Reproduce every line of the listing below word for word, leaving out the pictures.

++++ Data ++++

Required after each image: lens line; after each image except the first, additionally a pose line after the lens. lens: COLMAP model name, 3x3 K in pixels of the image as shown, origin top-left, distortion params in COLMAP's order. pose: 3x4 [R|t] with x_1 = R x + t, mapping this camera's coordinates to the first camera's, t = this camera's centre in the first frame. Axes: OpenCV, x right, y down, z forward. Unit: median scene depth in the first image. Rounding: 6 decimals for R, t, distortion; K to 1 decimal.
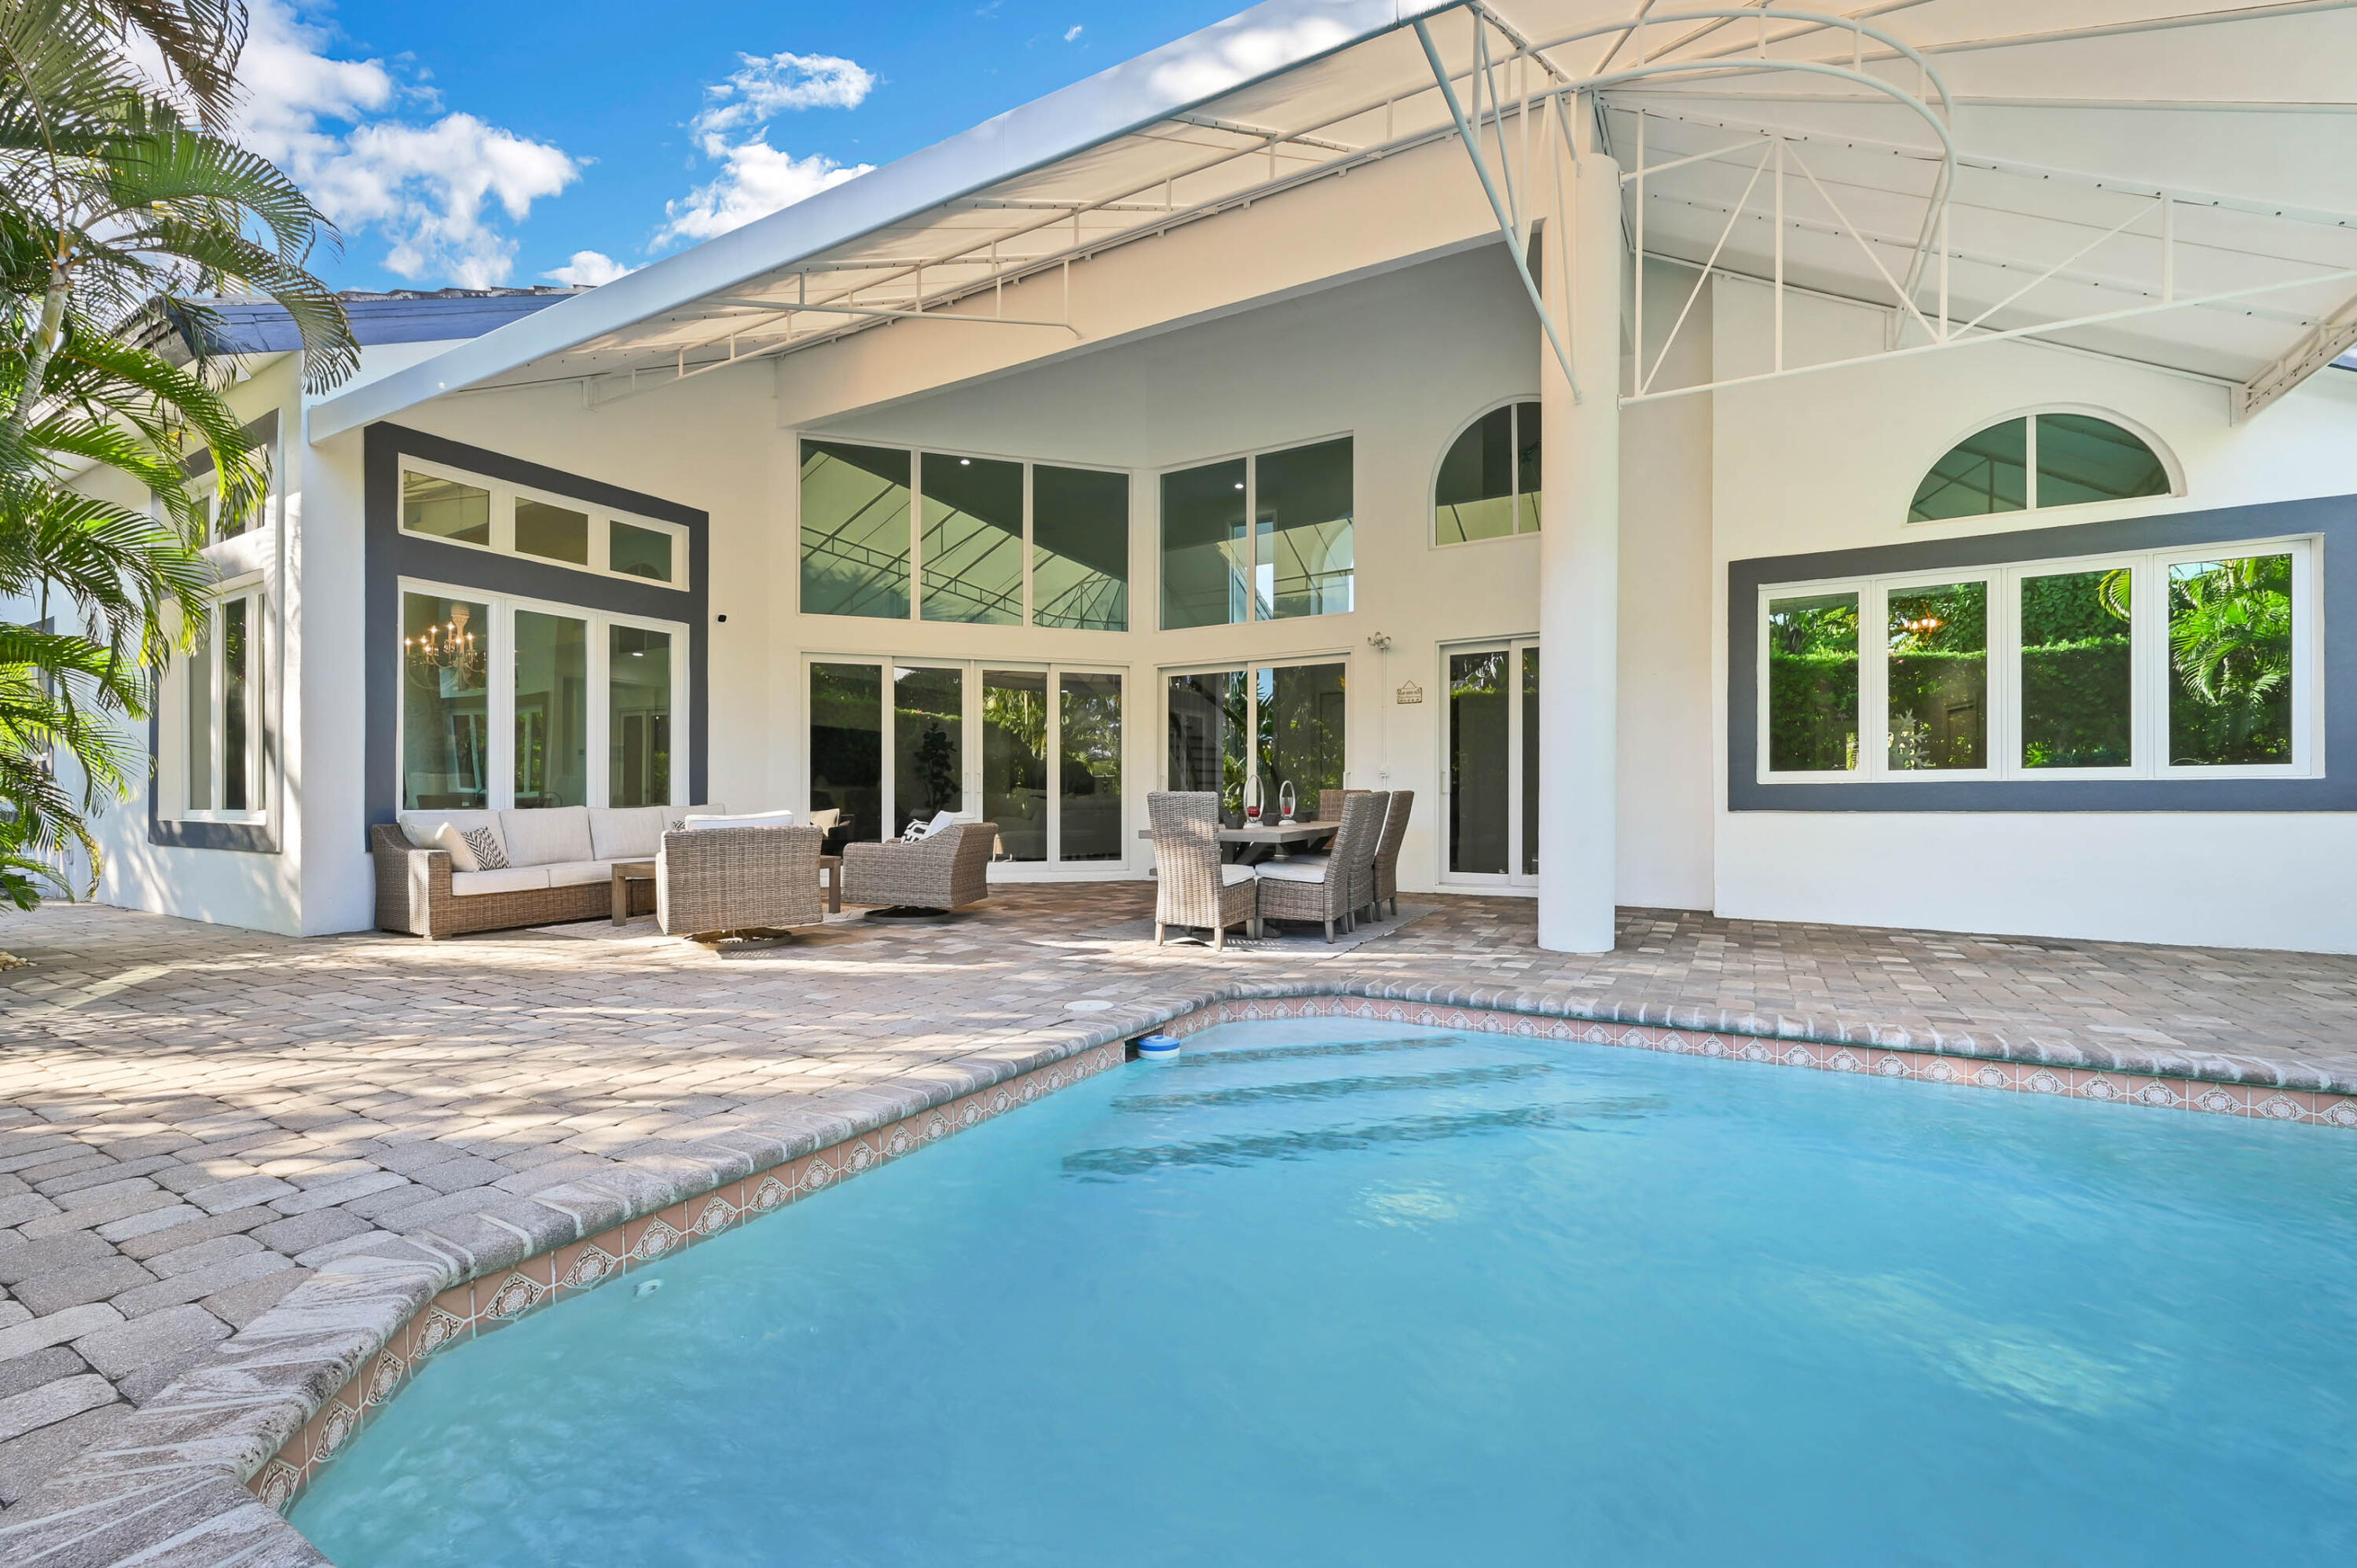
lens RADIAL K [[975.5, 0, 1191.2], [0, 975.5, 802.0], [0, 0, 1]] dist [-0.000332, -0.000111]
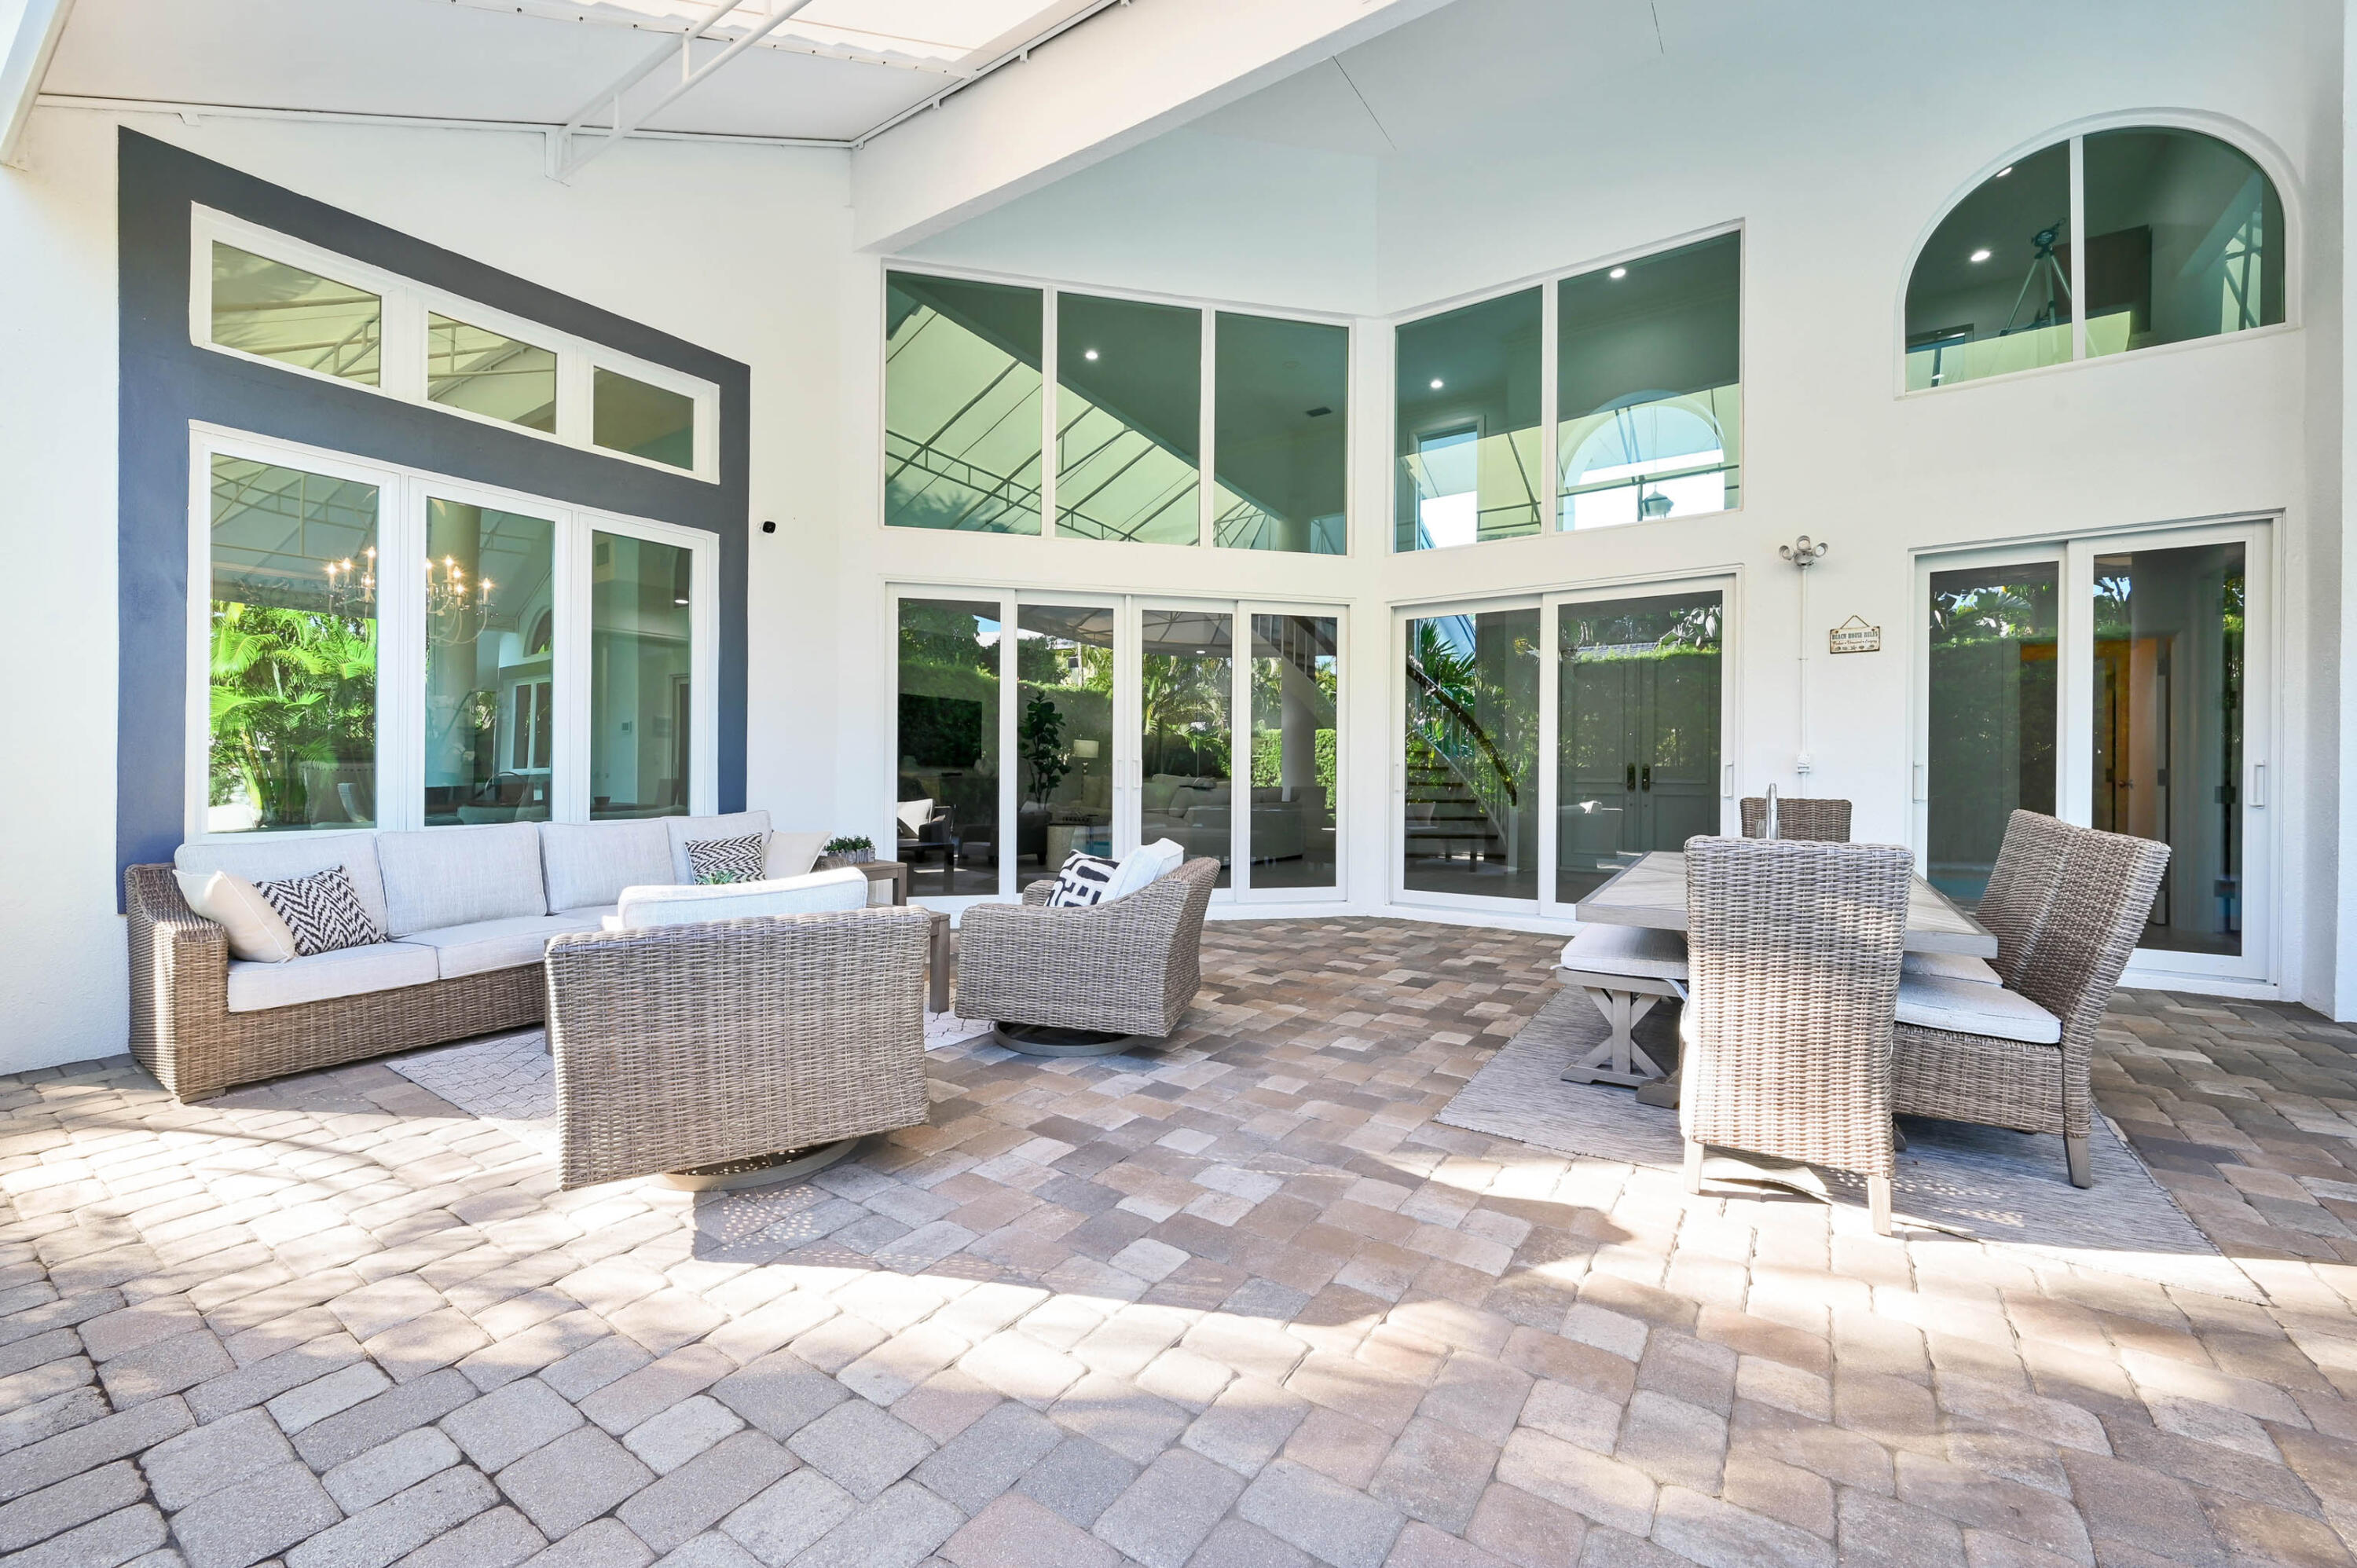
lens RADIAL K [[939.4, 0, 1178.5], [0, 939.4, 774.3], [0, 0, 1]] dist [-0.001407, -0.000055]
pose [[0.996870, 0.006041, -0.078832, -0.155561], [-0.005783, 0.999977, 0.003502, -0.025302], [0.078851, -0.003035, 0.996882, 0.391497]]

++++

### Written solution:
Required after each image: lens line; after each image except the first, additionally a pose line after the lens. lens: COLMAP model name, 3x3 K in pixels of the image as shown, origin top-left, distortion params in COLMAP's order. pose: 3x4 [R|t] with x_1 = R x + t, mapping this camera's coordinates to the first camera's, t = this camera's centre in the first frame. Axes: OpenCV, x right, y down, z forward. Unit: median scene depth in the first image. Rounding: 6 decimals for R, t, distortion; K to 1 decimal.
lens RADIAL K [[975.5, 0, 1191.2], [0, 975.5, 802.0], [0, 0, 1]] dist [-0.000332, -0.000111]
lens RADIAL K [[939.4, 0, 1178.5], [0, 939.4, 774.3], [0, 0, 1]] dist [-0.001407, -0.000055]
pose [[0.996870, 0.006041, -0.078832, -0.155561], [-0.005783, 0.999977, 0.003502, -0.025302], [0.078851, -0.003035, 0.996882, 0.391497]]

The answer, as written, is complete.